A última dele foi aquilo que os portugueses classificariam "de truz". Falando sobre o racismo e nada tendo a dizer do racismo, a não ser as obviedades de praxe, FHC apelou para a "criatividade". Taí uma solução para todos os nossos problemas, atuais e futuros.
A morte de PC, a intrigalhada do mulherio alagoano, a comunidade lusófona do Zé Aparecido, o destino do filho de Edmundo com aquela atriz, os rumos da MPB, o final da novela das 8 e até mesmo a investigação sobre os ossos de Dana de Tefé, tudo depende dessa tal criatividade.
Em medicina, quando um médico não sabe o que o paciente tem, apela para uma espécie de criatividade clínica: "É um vírus!" Pronto. Está feito o diagnóstico. Esse vírus pode ser um câncer ou um resfriado, uma falta de ar ou o anúncio de um infarto. Ficam abertos ao doente todos os tratamentos, desde a aspirina ao transplante da válvula mitral.

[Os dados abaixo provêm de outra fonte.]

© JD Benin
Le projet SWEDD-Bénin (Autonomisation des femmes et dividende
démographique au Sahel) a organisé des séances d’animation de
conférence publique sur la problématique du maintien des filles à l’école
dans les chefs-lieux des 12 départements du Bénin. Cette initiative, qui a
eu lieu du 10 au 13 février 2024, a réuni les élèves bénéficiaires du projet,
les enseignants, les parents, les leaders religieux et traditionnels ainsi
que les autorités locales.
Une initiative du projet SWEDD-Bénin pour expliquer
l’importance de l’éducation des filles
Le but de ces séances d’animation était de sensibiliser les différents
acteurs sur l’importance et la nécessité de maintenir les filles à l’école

Bem, os médicos podem escapar pela cômoda tangente virótica. Um presidente da República, especializado em alterar a Constituição em seu proveito, sem qualquer escrúpulo ético, deveria falar sobre o assunto de maneira mais consistente -ou simplesmente não falar, deixando que mais capacitados falem sobre aquilo que ele ignora.
Lembro o técnico Gentil Cardoso, então no Bonsucesso, numa partida contra o Fluminense. O time dele perdia de 5 a 0, faltavam três minutos para sua senhoria o árbitro encerrar o jogo. Gentil gritou para seus pupilos: "Criatividade! Usem criatividade!"